Open gnuletik opened 2 years ago

gnuletik commented 2 years ago

Hi,

Thanks for this linter! I just discovered it by upgrading golangci-lint. However, when running it on our codebase, it seems that some use case should not be an error.

We may want run multiple Test in parallel which contains sequential sub-tests.

For example:

func TestGet(t *testing.T) {
  t.Paralell()
  // creates a new isolated database like
  // https://github.com/allaboutapps/integresql
  db := createNewDB(t)

  t.Run("GetEmpty", func () {
    // make a GET request and check that it returns an empty slice
  })

  t.Run("GetOne", func() {
    // create a row in database
    // make a GET request and check that it returns a slice of size 1
  })
}

func TestUpdate(t *testing.T) {
  t.Parallel()
  db := createNewDB(t)

  t.Run("UpdateFirstName", func() {
    // make a PATCH request and check that only the first name was updated
  })

  t.Run("UpdateLastName", func () {
    // make a PATCH request and check that only the last name was updated
  })
}
TestGet's subtests should call t.Parallel (tparallel)
TestUpdate's subtests should call t.Parallel (tparallel)

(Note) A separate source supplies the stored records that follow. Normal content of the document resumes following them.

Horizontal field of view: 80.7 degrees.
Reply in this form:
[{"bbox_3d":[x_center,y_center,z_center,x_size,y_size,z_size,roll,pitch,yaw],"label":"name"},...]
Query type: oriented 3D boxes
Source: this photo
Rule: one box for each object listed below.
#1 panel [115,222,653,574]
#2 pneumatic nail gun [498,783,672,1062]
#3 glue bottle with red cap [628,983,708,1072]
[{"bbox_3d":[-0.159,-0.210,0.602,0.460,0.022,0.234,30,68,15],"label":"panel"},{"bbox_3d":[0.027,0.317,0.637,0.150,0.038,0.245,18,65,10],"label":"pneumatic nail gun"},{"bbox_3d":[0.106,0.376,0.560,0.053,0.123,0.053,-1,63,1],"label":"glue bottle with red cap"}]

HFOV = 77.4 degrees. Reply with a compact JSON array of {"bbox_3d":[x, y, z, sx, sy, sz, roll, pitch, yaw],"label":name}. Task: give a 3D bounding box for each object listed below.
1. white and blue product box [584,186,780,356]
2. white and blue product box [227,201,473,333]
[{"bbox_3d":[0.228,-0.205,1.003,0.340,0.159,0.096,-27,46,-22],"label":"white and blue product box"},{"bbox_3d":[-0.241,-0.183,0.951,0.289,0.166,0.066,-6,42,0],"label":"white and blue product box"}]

But this example does not seems to be an inappropriate usage of t.Parallel(). We want to be able to run TestGet and TestUpdate in parallel (because they run with their own database) without running their subtests in parallel (because they use the same database instance).

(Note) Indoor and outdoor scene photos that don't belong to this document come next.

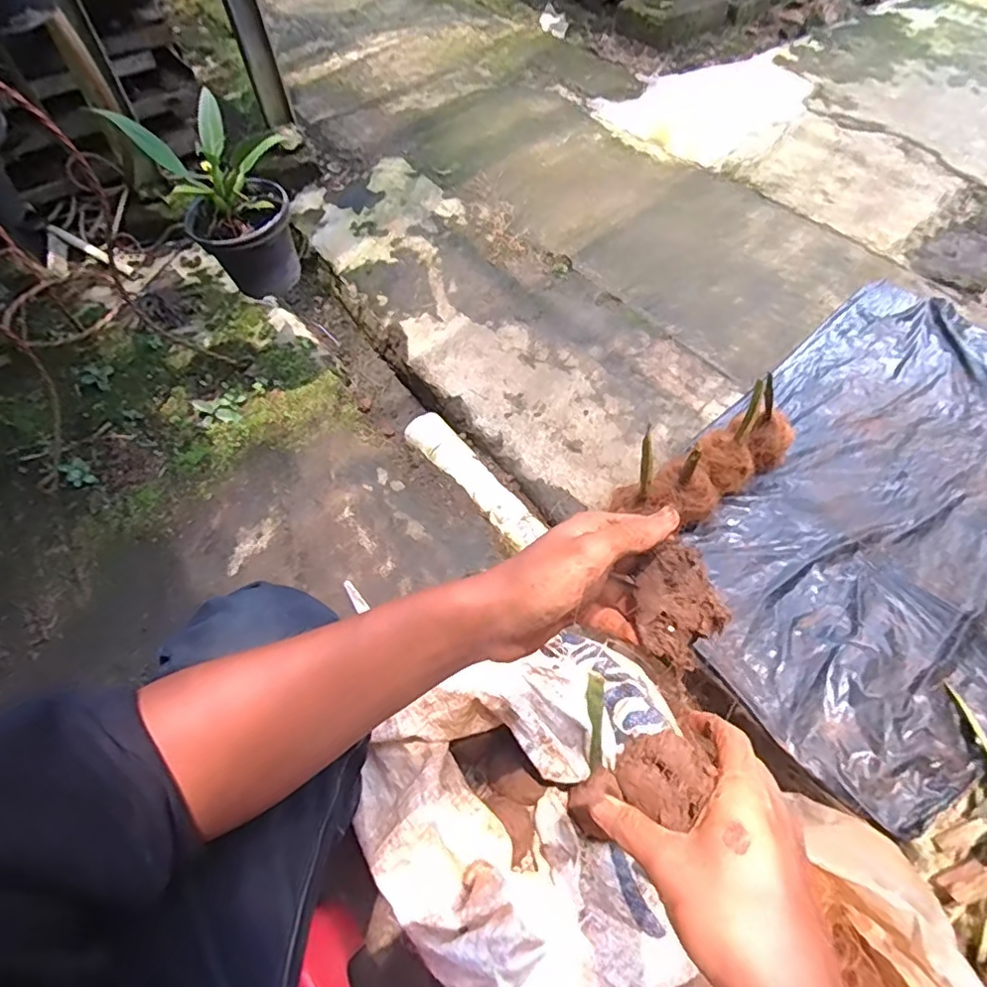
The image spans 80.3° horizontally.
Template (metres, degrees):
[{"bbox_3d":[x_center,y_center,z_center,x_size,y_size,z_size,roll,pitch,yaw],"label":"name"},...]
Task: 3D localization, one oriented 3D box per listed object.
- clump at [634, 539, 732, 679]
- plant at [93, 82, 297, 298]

We could also have use-cases for sequential tests with parallel sub-tests.

Or am I missing something?

Thanks!

POlczak-ITTouch commented 1 year ago

I've independently came up with the same conclusion and stumbled upon this ticket after a lot of googling.

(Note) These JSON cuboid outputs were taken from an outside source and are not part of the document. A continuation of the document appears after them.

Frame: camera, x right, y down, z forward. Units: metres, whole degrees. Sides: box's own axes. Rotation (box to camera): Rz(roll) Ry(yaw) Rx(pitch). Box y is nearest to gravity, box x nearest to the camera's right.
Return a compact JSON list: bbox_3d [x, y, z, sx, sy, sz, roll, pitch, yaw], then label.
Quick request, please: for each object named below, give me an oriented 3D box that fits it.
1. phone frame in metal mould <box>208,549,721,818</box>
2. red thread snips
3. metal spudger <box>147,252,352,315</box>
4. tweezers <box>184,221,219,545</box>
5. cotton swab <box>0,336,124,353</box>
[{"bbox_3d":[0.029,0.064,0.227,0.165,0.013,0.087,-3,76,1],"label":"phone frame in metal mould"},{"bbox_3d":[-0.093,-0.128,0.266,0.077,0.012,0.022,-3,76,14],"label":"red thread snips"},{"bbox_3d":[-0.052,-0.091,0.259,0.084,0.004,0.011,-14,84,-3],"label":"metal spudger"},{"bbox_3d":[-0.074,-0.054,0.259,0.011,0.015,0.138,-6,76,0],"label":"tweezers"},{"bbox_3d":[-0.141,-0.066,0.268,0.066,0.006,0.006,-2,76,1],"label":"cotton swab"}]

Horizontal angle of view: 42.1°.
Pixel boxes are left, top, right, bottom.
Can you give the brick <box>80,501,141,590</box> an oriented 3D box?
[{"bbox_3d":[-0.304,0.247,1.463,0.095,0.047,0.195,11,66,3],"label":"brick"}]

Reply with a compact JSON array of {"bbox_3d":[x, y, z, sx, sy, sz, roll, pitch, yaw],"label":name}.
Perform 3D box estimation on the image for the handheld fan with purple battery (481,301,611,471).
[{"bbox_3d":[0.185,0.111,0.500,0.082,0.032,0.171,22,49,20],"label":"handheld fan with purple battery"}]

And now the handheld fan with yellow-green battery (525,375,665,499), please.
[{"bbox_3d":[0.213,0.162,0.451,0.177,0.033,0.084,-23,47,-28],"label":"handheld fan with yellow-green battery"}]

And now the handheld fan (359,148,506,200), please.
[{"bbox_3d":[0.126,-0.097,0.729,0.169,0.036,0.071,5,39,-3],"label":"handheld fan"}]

In our codebase it's common to build many mocked structures in the setup section of the top-level test functions. The mocks can then be used by all of their sub-tests, but only if the sub-tests are sequential, so that they don't write in parallel to the same structures. However the number of test functions within a package is quite big so we want to parallelize them.

Therefor the linter check:

is something we have to disable. And since there is no configuration of this linter we have to disable the second rule as well:

despite it actually being really useful for us.